*RECORDS FOR THIS TASK*.
......
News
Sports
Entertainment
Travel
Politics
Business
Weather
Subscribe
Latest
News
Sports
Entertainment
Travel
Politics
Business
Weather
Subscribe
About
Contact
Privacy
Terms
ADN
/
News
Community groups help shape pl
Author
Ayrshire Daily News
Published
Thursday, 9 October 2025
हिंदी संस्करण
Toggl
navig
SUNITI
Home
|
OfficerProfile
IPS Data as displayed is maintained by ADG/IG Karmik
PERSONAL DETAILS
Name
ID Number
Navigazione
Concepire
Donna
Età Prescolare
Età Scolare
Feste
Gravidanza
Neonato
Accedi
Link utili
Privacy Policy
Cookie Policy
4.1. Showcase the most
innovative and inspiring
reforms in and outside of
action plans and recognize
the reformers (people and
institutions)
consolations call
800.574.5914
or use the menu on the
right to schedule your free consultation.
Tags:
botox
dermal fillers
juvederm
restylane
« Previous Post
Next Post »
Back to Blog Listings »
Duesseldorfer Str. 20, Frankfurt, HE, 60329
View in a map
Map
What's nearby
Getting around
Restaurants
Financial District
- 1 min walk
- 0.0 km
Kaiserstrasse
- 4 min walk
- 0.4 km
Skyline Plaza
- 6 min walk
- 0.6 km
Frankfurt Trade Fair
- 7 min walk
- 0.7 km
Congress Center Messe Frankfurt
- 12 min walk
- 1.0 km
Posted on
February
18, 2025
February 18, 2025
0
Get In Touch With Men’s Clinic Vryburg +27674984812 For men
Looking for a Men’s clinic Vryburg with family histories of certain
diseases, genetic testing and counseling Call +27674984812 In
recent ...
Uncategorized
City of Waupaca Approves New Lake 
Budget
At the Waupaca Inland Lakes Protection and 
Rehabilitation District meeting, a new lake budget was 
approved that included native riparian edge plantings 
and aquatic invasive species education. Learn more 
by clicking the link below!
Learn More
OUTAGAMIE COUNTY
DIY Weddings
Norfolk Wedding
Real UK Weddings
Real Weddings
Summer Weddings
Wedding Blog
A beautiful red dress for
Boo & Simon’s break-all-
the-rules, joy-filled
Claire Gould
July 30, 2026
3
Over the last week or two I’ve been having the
......
*TASK PROMPT*. Return every line of the listing above word for word, in the same order.

*EXERCISE ANSWER*.
News
Sports
Entertainment
Travel
Politics
Business
Weather
Subscribe
Latest
News
Sports
Entertainment
Travel
Politics
Business
Weather
Subscribe
About
Contact
Privacy
Terms
ADN
/
News
Community groups help shape pl
Author
Ayrshire Daily News
Published
Thursday, 9 October 2025
हिंदी संस्करण
Toggl
navig
SUNITI
Home
|
OfficerProfile
IPS Data as displayed is maintained by ADG/IG Karmik
PERSONAL DETAILS
Name
ID Number
Navigazione
Concepire
Donna
Età Prescolare
Età Scolare
Feste
Gravidanza
Neonato
Accedi
Link utili
Privacy Policy
Cookie Policy
4.1. Showcase the most
innovative and inspiring
reforms in and outside of
action plans and recognize
the reformers (people and
institutions)
consolations call
800.574.5914
or use the menu on the
right to schedule your free consultation.
Tags:
botox
dermal fillers
juvederm
restylane
« Previous Post
Next Post »
Back to Blog Listings »
Duesseldorfer Str. 20, Frankfurt, HE, 60329
View in a map
Map
What's nearby
Getting around
Restaurants
Financial District
- 1 min walk
- 0.0 km
Kaiserstrasse
- 4 min walk
- 0.4 km
Skyline Plaza
- 6 min walk
- 0.6 km
Frankfurt Trade Fair
- 7 min walk
- 0.7 km
Congress Center Messe Frankfurt
- 12 min walk
- 1.0 km
Posted on
February
18, 2025
February 18, 2025
0
Get In Touch With Men’s Clinic Vryburg +27674984812 For men
Looking for a Men’s clinic Vryburg with family histories of certain
diseases, genetic testing and counseling Call +27674984812 In
recent ...
Uncategorized
City of Waupaca Approves New Lake 
Budget
At the Waupaca Inland Lakes Protection and 
Rehabilitation District meeting, a new lake budget was 
approved that included native riparian edge plantings 
and aquatic invasive species education. Learn more 
by clicking the link below!
Learn More
OUTAGAMIE COUNTY
DIY Weddings
Norfolk Wedding
Real UK Weddings
Real Weddings
Summer Weddings
Wedding Blog
A beautiful red dress for
Boo & Simon’s break-all-
the-rules, joy-filled
Claire Gould
July 30, 2026
3
Over the last week or two I’ve been having the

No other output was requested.